Deutsche Bank has been hit with an "admonition" by the Osaka Securities Exchange over a problem with a trading algorithm in June that saw sell orders worth Y16.7 trillion made by mistake.
At the start of trading on 1 June, the bank's proprietary trading unit in Japan placed sell orders on the bourse for $182 billion's worth of Nikkei 225 futures contracts. The error was quickly spotted and only 0.3% of the orders executed.
The bank later confirmed the mis-trades were caused by a proprietary automated trading system specially developed for its Asian Quantitative Trading (AQT) unit.
A change made to this system saw previously separate data files used to obtain prices integrated from country/product-specific files into one that consolidated all the information in products and markets across Asia.
The AQT unit operated the system with this new integrated data file in the evening session of 31 May on the OSE for the first time.

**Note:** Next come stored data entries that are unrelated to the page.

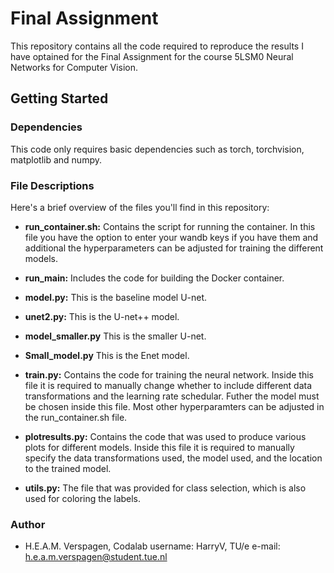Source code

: # Final Assignment

This repository contains all the code required to reproduce the results I have optained for the Final Assignment for the course 5LSM0 Neural Networks for Computer Vision.


## Getting Started

### Dependencies

This code only requires basic dependencies such as torch, torchvision, matplotlib and numpy.

### File Descriptions

Here's a brief overview of the files you'll find in this repository:

- **run_container.sh:** Contains the script for running the container. In this file you have the option to enter your wandb keys if you have them and additional the hyperparameters can be adjusted for training the different models.

  
- **run_main:** Includes the code for building the Docker container. 
  

- **model.py:** This is the baseline model U-net.
- **unet2.py:** This is the U-net++ model.
- **model_smaller.py** This is the smaller U-net.
- **Small_model.py** This is the Enet model.

  
- **train.py:** Contains the code for training the neural network. Inside this file it is required to manually change whether to include different data transformations and the learning rate schedular. Futher the model must be chosen inside this file. Most other hyperparamters can be adjusted in the run_container.sh file.


- **plotresults.py:** Contains the code that was used to produce various plots for different models. Inside this file it is required to manually specify the data transformations used, the model used, and the location to the trained model.


- **utils.py:** The file that was provided for class selection, which is also used for coloring the labels.

### Author

- H.E.A.M. Verspagen, Codalab username: HarryV, TU/e e-mail: h.e.a.m.verspagen@student.tue.nl
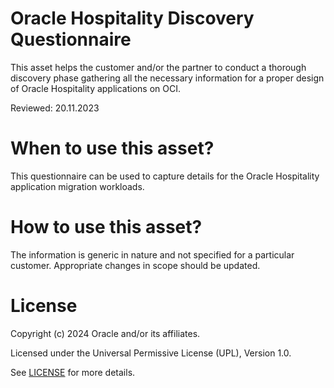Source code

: # Oracle Hospitality Discovery Questionnaire

This asset helps the customer and/or the partner to conduct a thorough discovery phase gathering all the necessary information for a proper design of Oracle Hospitality applications on OCI.

Reviewed: 20.11.2023

# When to use this asset?

This questionnaire can be used to capture details for the Oracle Hospitality application migration workloads.

# How to use this asset?

The information is generic in nature and not specified for a particular customer. Appropriate changes in scope should be updated.

# License

Copyright (c) 2024 Oracle and/or its affiliates.

Licensed under the Universal Permissive License (UPL), Version 1.0.

See [LICENSE](LICENSE) for more details.



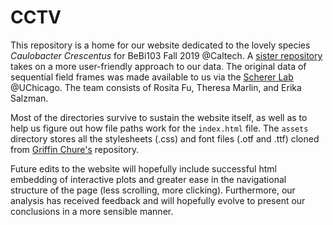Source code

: # CCTV
This repository is a home for our website dedicated to the lovely species <em>Caulobacter Crescentus </em> for BeBi103 Fall 2019 @Caltech. A [sister repository](https://github.com/atisor73/caulobacter) takes on a more user-friendly approach to our data.
The original data of sequential field frames was made available to us via the [Scherer Lab](https://schererlab.uchicago.edu/) @UChicago. 
The team consists of Rosita Fu, Theresa Marlin, and Erika Salzman.

Most of the directories survive to sustain the website itself, as well as to help us figure out how file paths work for the `index.html` file. The `assets` directory stores all the stylesheets (.css) and font files (.otf and .ttf) cloned from [Griffin Chure's](https://github.com/gchure/) repository.

Future edits to the website will hopefully include successful html embedding of interactive plots and greater ease in the navigational structure of the page (less scrolling, more clicking). Furthermore, our analysis has received feedback and will hopefully evolve to present our conclusions in a more sensible manner.
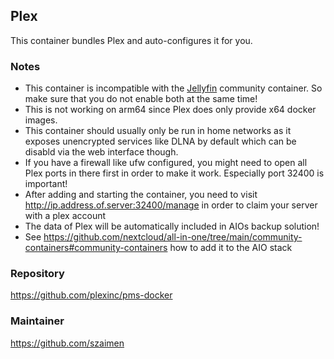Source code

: ## Plex
This container bundles Plex and auto-configures it for you.

### Notes
- This container is incompatible with the [Jellyfin](https://github.com/nextcloud/all-in-one/tree/main/community-containers/jellyfin) community container. So make sure that you do not enable both at the same time!
- This is not working on arm64 since Plex does only provide x64 docker images.
- This container should usually only be run in home networks as it exposes unencrypted services like DLNA by default which can be disabld via the web interface though.
- If you have a firewall like ufw configured, you might need to open all Plex ports in there first in order to make it work. Especially port 32400 is important!
- After adding and starting the container, you need to visit http://ip.address.of.server:32400/manage in order to claim your server with a plex account
- The data of Plex will be automatically included in AIOs backup solution!
- See https://github.com/nextcloud/all-in-one/tree/main/community-containers#community-containers how to add it to the AIO stack

### Repository
https://github.com/plexinc/pms-docker

### Maintainer
https://github.com/szaimen
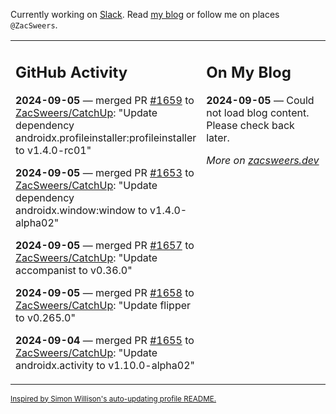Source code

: Currently working on [Slack](https://slack.com/). Read [my blog](https://zacsweers.dev/) or follow me on places `@ZacSweers`.

<table><tr><td valign="top" width="60%">

## GitHub Activity
<!-- githubActivity starts -->
**2024-09-05** — merged PR [#1659](https://github.com/ZacSweers/CatchUp/pull/1659) to [ZacSweers/CatchUp](https://github.com/ZacSweers/CatchUp): "Update dependency androidx.profileinstaller:profileinstaller to v1.4.0-rc01"

**2024-09-05** — merged PR [#1653](https://github.com/ZacSweers/CatchUp/pull/1653) to [ZacSweers/CatchUp](https://github.com/ZacSweers/CatchUp): "Update dependency androidx.window:window to v1.4.0-alpha02"

**2024-09-05** — merged PR [#1657](https://github.com/ZacSweers/CatchUp/pull/1657) to [ZacSweers/CatchUp](https://github.com/ZacSweers/CatchUp): "Update accompanist to v0.36.0"

**2024-09-05** — merged PR [#1658](https://github.com/ZacSweers/CatchUp/pull/1658) to [ZacSweers/CatchUp](https://github.com/ZacSweers/CatchUp): "Update flipper to v0.265.0"

**2024-09-04** — merged PR [#1655](https://github.com/ZacSweers/CatchUp/pull/1655) to [ZacSweers/CatchUp](https://github.com/ZacSweers/CatchUp): "Update androidx.activity to v1.10.0-alpha02"
<!-- githubActivity ends -->
</td><td valign="top" width="40%">

## On My Blog
<!-- blog starts -->
**2024-09-05** — Could not load blog content. Please check back later.
<!-- blog ends -->
_More on [zacsweers.dev](https://zacsweers.dev/)_
</td></tr></table>

<sub><a href="https://simonwillison.net/2020/Jul/10/self-updating-profile-readme/">Inspired by Simon Willison's auto-updating profile README.</a></sub>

When the same system was operated the next morning it issued excessive orders because it failed to obtain a required price.

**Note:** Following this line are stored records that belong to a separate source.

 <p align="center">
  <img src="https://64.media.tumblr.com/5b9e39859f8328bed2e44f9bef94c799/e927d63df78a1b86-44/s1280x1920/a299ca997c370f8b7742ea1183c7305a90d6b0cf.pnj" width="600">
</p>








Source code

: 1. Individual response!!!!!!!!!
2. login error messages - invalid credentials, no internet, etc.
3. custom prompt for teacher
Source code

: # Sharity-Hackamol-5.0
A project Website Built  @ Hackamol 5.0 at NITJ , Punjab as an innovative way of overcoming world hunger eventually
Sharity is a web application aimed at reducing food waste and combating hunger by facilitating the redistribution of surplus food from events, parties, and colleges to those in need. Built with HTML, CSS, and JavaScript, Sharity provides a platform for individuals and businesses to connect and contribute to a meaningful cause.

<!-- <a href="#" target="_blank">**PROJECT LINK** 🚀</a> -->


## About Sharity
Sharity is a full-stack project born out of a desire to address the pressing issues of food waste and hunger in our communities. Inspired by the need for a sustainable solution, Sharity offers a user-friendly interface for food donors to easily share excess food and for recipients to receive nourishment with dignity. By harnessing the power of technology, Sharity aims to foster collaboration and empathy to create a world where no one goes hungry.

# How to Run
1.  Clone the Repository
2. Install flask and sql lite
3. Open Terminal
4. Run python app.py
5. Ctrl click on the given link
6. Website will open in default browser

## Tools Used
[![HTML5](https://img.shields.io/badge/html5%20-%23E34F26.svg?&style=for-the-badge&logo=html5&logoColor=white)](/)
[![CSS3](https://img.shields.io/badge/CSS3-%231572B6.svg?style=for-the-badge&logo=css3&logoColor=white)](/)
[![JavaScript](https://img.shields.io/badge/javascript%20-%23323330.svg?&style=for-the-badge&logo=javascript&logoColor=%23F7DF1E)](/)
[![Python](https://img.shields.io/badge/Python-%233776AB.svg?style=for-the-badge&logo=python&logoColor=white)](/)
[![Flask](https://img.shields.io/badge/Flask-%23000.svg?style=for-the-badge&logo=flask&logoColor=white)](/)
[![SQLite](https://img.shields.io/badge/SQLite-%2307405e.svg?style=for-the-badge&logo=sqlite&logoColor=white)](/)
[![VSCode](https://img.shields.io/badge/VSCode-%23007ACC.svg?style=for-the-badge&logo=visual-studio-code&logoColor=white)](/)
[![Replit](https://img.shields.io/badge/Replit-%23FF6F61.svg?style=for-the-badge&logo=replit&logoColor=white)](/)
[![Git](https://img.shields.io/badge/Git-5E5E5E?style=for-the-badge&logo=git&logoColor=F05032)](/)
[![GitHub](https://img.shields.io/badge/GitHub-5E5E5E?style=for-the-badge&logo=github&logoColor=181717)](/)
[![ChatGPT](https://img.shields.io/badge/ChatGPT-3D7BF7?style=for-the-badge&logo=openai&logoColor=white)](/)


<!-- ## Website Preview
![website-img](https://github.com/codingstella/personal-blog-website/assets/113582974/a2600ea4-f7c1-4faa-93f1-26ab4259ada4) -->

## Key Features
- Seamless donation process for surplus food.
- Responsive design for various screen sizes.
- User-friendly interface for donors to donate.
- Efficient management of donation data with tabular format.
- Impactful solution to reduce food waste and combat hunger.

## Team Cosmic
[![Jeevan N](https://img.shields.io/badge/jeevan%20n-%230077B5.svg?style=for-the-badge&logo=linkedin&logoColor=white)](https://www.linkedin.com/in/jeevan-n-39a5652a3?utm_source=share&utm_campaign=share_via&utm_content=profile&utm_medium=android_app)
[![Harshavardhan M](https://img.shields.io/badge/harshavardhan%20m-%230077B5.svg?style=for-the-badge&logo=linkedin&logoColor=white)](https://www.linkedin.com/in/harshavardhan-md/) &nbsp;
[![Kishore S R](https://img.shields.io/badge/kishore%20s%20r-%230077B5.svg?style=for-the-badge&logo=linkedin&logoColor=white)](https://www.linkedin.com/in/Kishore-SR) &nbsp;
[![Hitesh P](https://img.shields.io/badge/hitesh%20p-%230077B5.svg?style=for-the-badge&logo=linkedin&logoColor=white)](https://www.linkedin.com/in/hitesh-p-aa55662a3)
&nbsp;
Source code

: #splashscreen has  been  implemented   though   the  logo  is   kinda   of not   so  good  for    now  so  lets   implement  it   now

Because the system failed to obtain a price, the value of the Nikkei 225 futures index was computed as zero, prompting it to continuously send sell orders.
After noticing the problem and sending cancel orders, the bank suspended the AQT system and has subsequently discontinued the business.

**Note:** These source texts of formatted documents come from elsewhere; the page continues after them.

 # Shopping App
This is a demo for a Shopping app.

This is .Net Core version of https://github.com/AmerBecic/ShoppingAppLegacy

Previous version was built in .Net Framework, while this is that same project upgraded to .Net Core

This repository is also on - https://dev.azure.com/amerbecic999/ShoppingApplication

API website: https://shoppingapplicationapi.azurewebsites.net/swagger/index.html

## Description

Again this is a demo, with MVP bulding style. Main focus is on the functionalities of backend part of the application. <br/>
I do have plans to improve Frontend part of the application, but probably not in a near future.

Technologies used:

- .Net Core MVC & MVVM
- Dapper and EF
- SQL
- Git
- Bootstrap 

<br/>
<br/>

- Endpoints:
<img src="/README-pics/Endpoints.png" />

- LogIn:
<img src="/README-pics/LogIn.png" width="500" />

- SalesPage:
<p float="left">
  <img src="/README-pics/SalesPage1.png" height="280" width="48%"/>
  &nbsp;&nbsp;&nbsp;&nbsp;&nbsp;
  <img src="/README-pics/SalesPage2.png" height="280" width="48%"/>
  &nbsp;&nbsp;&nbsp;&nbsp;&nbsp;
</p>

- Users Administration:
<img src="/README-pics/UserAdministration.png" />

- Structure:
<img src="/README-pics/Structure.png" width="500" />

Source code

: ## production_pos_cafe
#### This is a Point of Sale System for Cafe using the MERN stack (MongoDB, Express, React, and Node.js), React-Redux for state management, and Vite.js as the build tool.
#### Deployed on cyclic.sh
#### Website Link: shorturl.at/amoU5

It has now also been given an admonition by the OSE for not having "a sufficient degree of control of electronic information processing system relating to securities dealers".
In a statement the banks says it "takes the matter seriously and continues to implement measures to further strengthen its systems-related processes and governance, and to prevent such an incident from reoccurring".
In January the New York Stock Exchange fined Credit Suisse Securities $150,000 for failing to control development of an algorithm that went awry and flooded the Exchange trading system with hundreds of thousands of erroneous orders.